## EXERCISE BRIEF
Keeping pictures out of the copy, restate each record word for word.

## SOURCE DATA
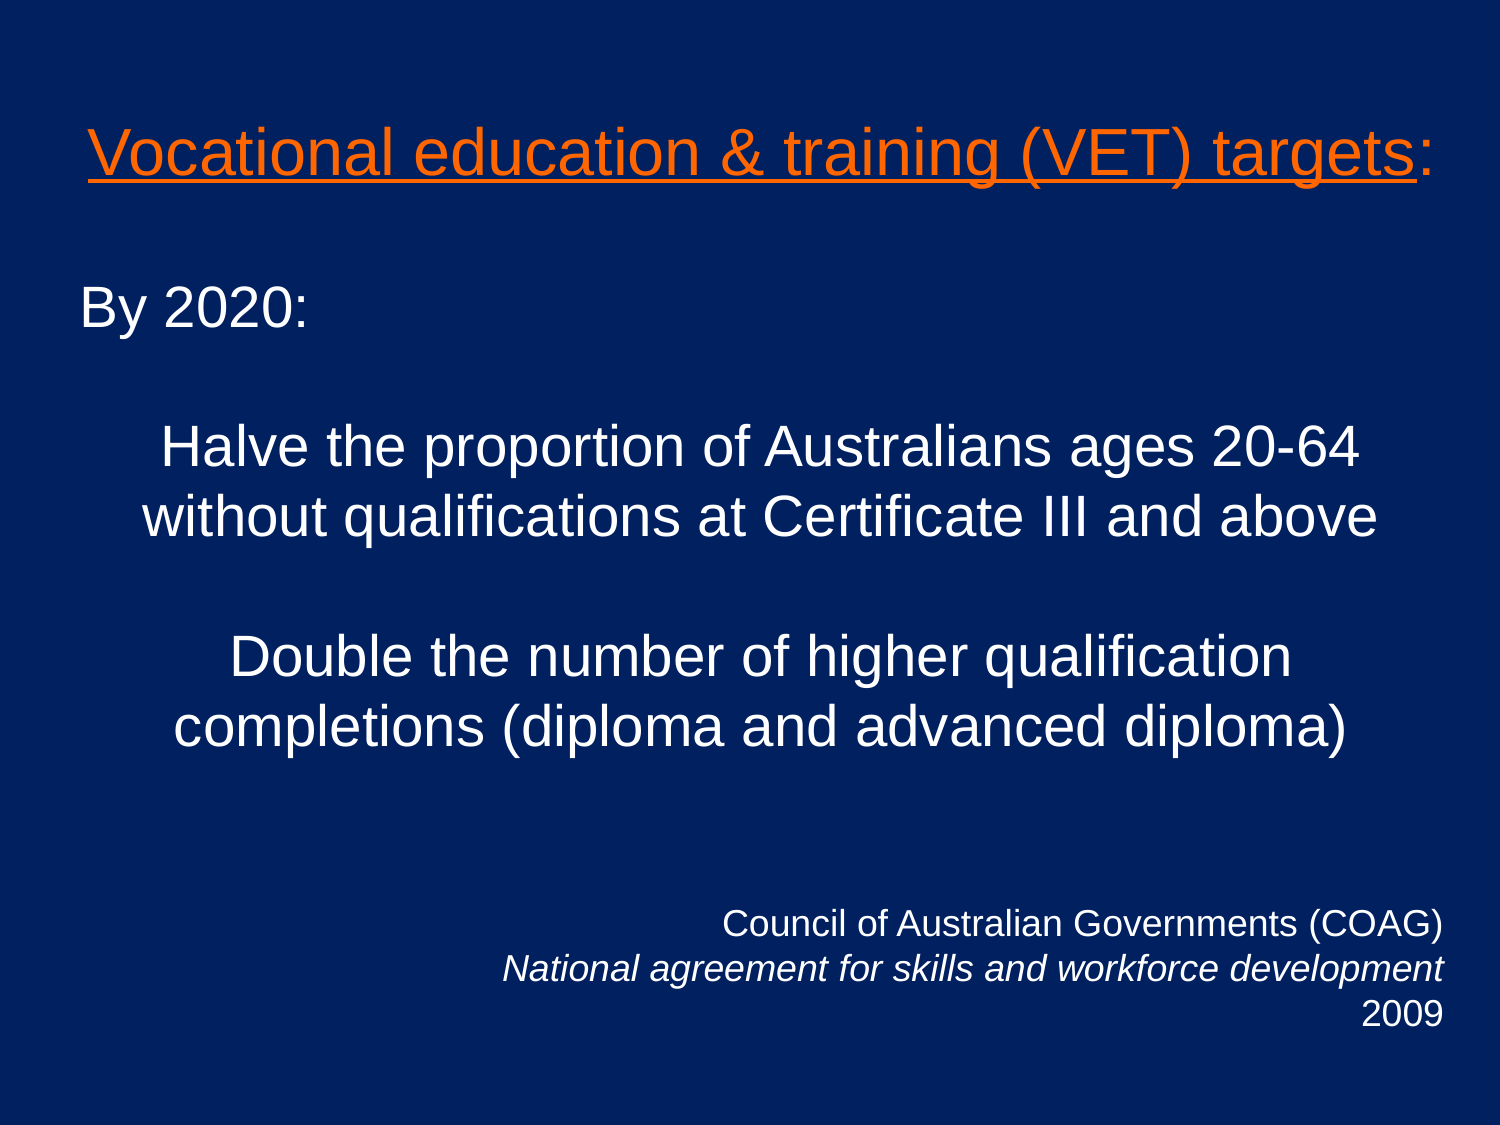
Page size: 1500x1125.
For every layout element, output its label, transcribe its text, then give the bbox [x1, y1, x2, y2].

text_box Vocational education & training (VET) targets: By 2020: Halve the proportion of Australians ages 20-64 without qualifications at Certificate III and above Double the number of higher qualification completions (diploma and advanced diploma) Council of Australian Governments (COAG) National agreement for skills and workforce development 2009 [64, 0, 1459, 1086]
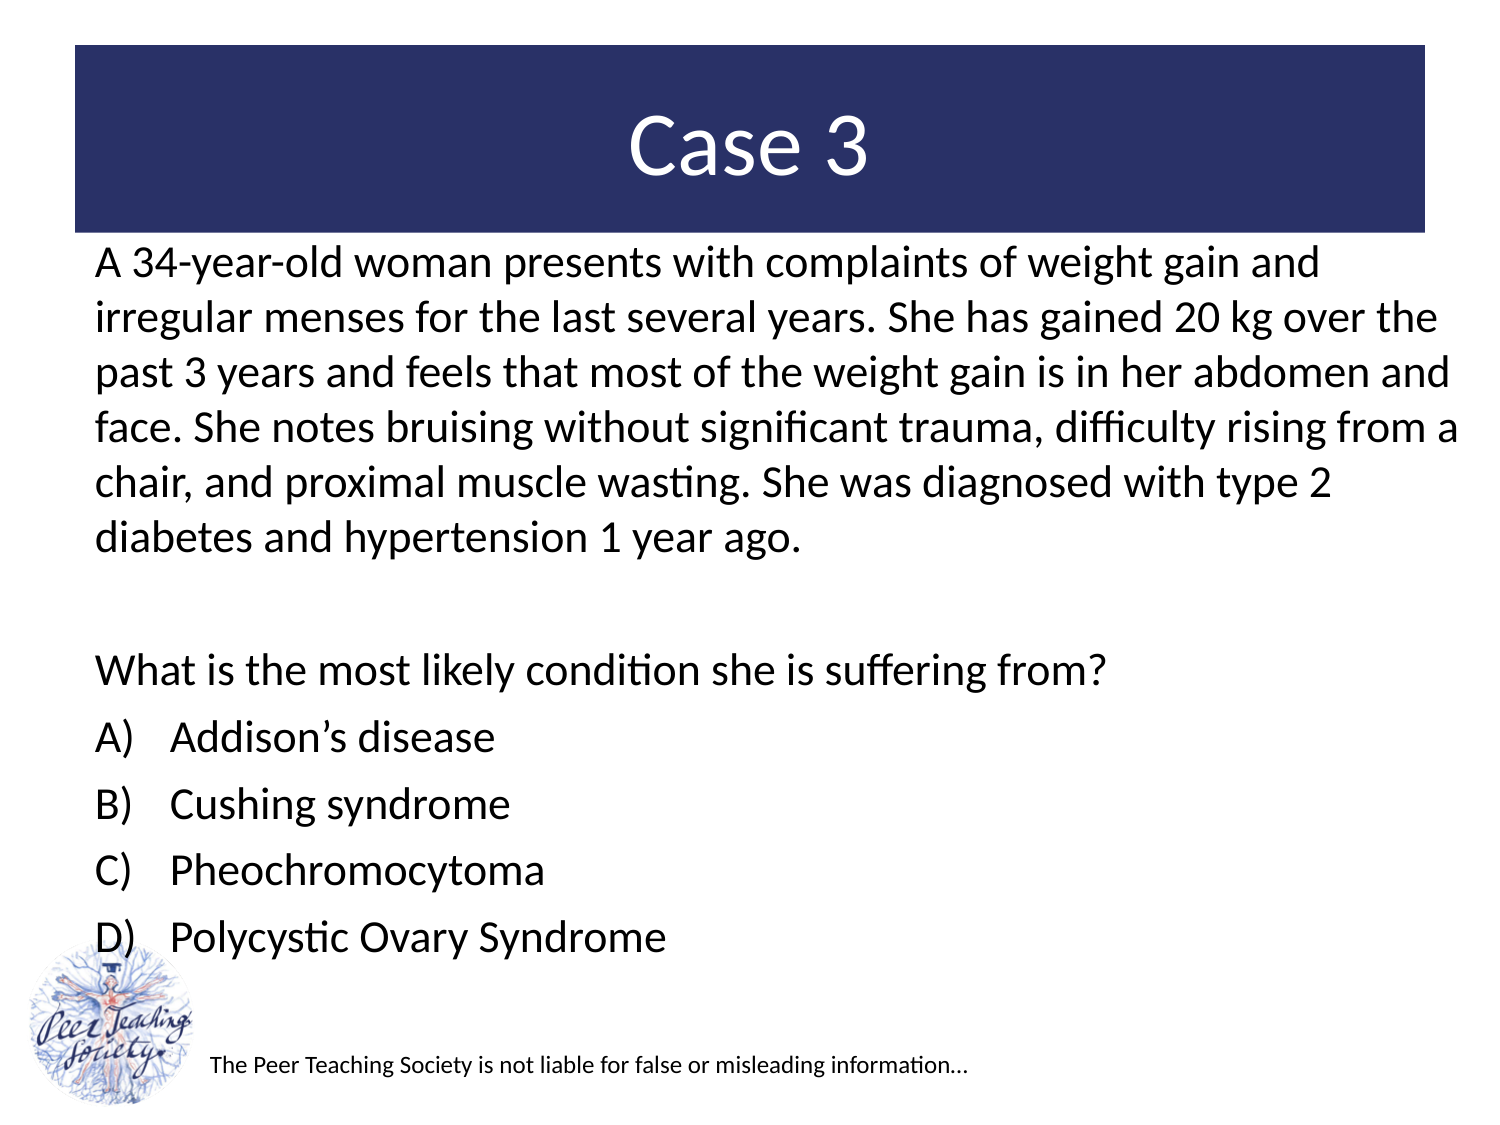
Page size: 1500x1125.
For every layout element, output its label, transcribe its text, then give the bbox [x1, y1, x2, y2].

title Case 3 [75, 45, 1425, 216]
picture [26, 938, 195, 1107]
list A 34-year-old woman presents with complaints of weight gain and irregular menses for the last several years. She has gained 20 kg over the past 3 years and feels that most of the weight gain is in her abdomen and face. She notes bruising without significant trauma, difficulty rising from a chair, and proximal muscle wasting. She was diagnosed with type 2 diabetes and hypertension 1 year ago. What is the most likely condition she is suffering from? Addison’s disease Cushing syndrome Pheochromocytoma Polycystic Ovary Syndrome [50, 216, 1500, 1040]
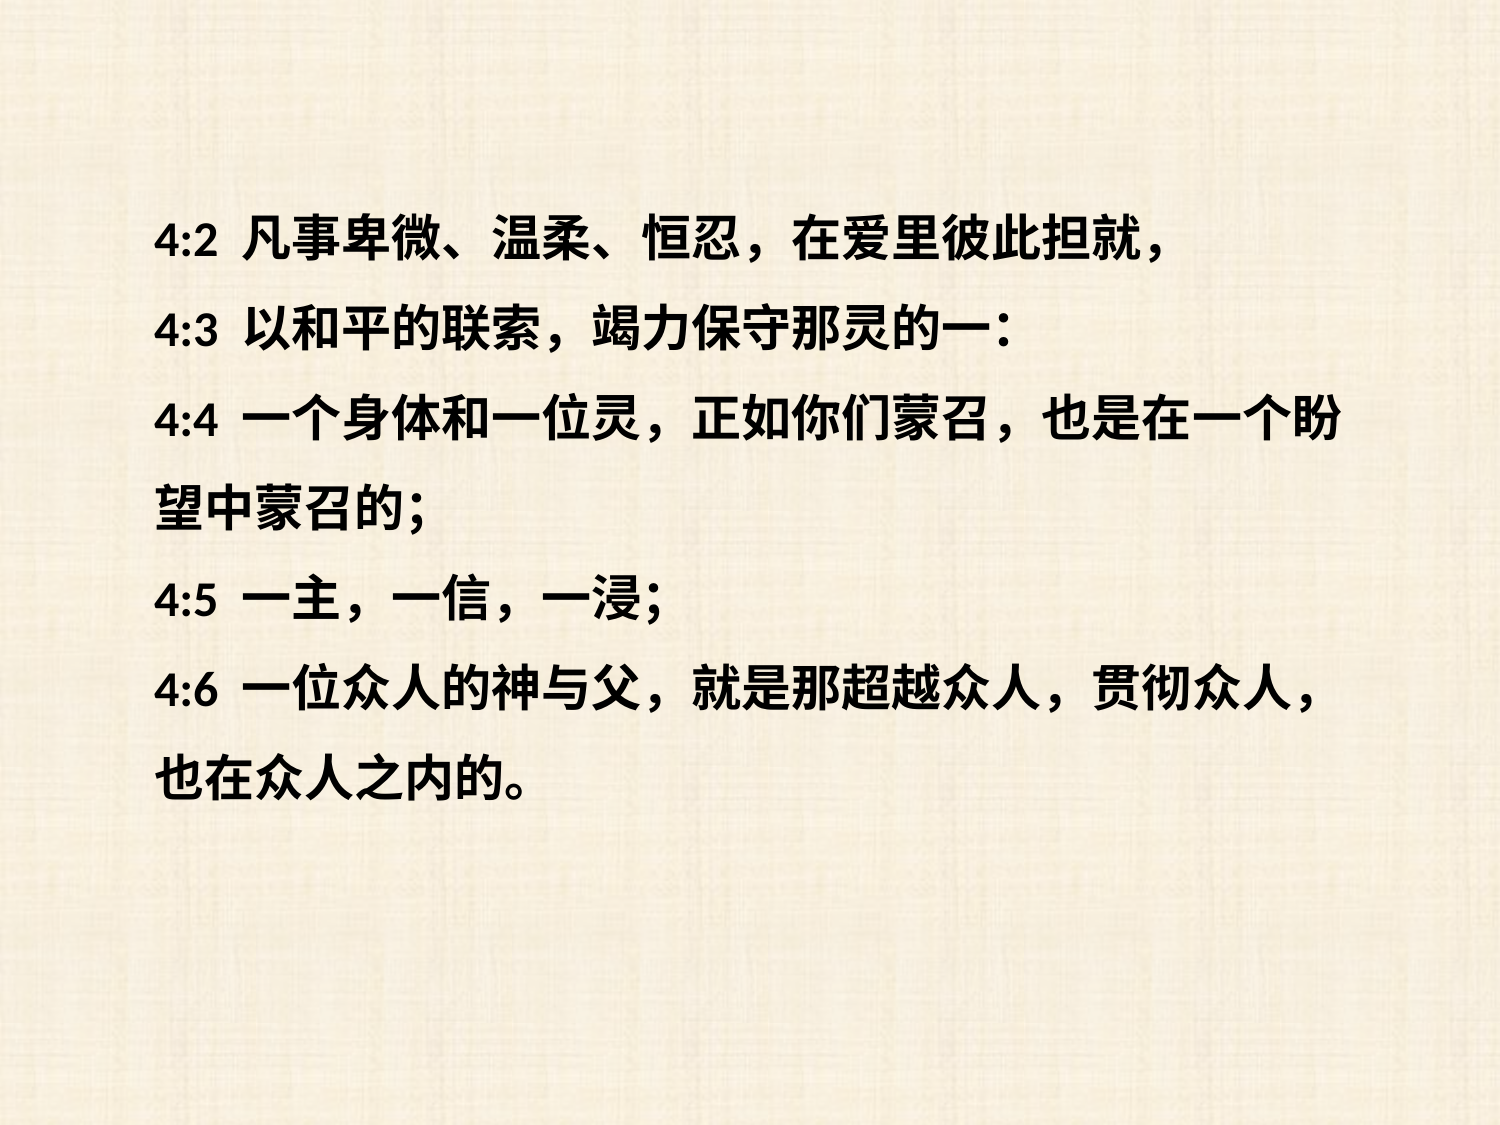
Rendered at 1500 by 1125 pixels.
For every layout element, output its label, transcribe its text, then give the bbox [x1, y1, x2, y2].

## SOLUTION TO THIS PROBLEM
Page size: 1500x1125.
For every layout element, output its label, transcribe its text, then give the bbox [x1, y1, x2, y2].

text_box Vocational education & training (VET) targets: By 2020: Halve the proportion of Australians ages 20-64 without qualifications at Certificate III and above Double the number of higher qualification completions (diploma and advanced diploma) Council of Australian Governments (COAG) National agreement for skills and workforce development 2009 [64, 0, 1459, 1086]
Page size: 1500x1125.
For every layout element, output its label, transcribe its text, then give the bbox [x1, y1, x2, y2].

title Case 3 [75, 45, 1425, 216]
picture [26, 938, 195, 1107]
list A 34-year-old woman presents with complaints of weight gain and irregular menses for the last several years. She has gained 20 kg over the past 3 years and feels that most of the weight gain is in her abdomen and face. She notes bruising without significant trauma, difficulty rising from a chair, and proximal muscle wasting. She was diagnosed with type 2 diabetes and hypertension 1 year ago. What is the most likely condition she is suffering from? Addison’s disease Cushing syndrome Pheochromocytoma Polycystic Ovary Syndrome [50, 216, 1500, 1040]
Rendered at 1500 by 1125 pixels.
For every layout element, output its label, transcribe its text, then give the bbox [x1, y1, x2, y2].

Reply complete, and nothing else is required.